* [Exercise 1]
Using the report on the Silent Lynx campaign below, decide whether each statement agrees with it, and answer yes or no with the deciding words of the report: (a) The malicious executable in the archive was developed in Golang. (b) The RAR archive arrives without password protection. (c) Before this campaign, the group was known for targeting institutions across Eastern Europe and Central Asia.
* [Exercise 2]
According to the report on the Silent Lynx campaign below, what does the Golang-based malware connect to once it is executed?

* [Source text]
Researchers at Seqrite Labs have uncovered a new malicious campaign orchestrated by the Silent Lynx hacking group. Previously known for targeting institutions across Eastern Europe and Central Asia, including think tanks and financial institutions involved in economic planning, the group has now shifted its focus toward Kyrgyzstan’s National Bank and the country’s Ministry of Finance.
The attack begins with meticulously crafted phishing emails that closely resemble legitimate corporate correspondence. Victims receive messages purportedly from colleagues or superiors, marked with urgent subject lines to heighten credibility.
The emails claim that the attached archive contains critical documents, such as bank reports or bonus payout notifications. To enhance the illusion of authenticity, the attackers incorporate real employee names and company details, while the subject line—e.g., “Order on Employee Bonuses”—is designed to appear official and convincing.
The RAR archive is password-protected, ostensibly to ensure confidentiality, further reinforcing the impression that the email is legitimate.
The topic of bonuses naturally piques curiosity, particularly in corporate and governmental environments, prompting recipients to open the archive to review the details. Within the compressed file, victims find two documents:
- A decoy file, appearing as an official order regarding bonuses.
- A malicious executable, developed in Golang.
The embedded decoy documents exhibit a high level of sophistication, featuring real job titles, names, and timestamps, making the forgery almost indistinguishable from genuine correspondence. The meticulous attention to detail ensures that recipients perceive the message as a routine workplace interaction, making opening the file seem like a natural course of action.
Once executed, the Golang-based malware acts as a reverse shell, establishing a connection with the group’s command-and-control (C2) server. This grants the attackers remote access to the victim’s system, enabling them to exfiltrate confidential data and maintain prolonged access.

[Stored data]
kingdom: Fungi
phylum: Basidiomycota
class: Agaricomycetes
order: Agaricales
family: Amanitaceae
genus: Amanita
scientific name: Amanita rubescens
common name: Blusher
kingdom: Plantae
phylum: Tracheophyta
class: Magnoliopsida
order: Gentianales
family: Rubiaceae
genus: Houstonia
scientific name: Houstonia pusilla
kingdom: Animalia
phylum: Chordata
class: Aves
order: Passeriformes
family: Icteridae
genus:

* [Expected output 1]
(a) Yes: "A malicious executable, developed in Golang."
(b) No: "The RAR archive is password-protected"
(c) Yes: "Previously known for targeting institutions across Eastern Europe and Central Asia"

* [Expected output 2]
The group's command-and-control (C2) server.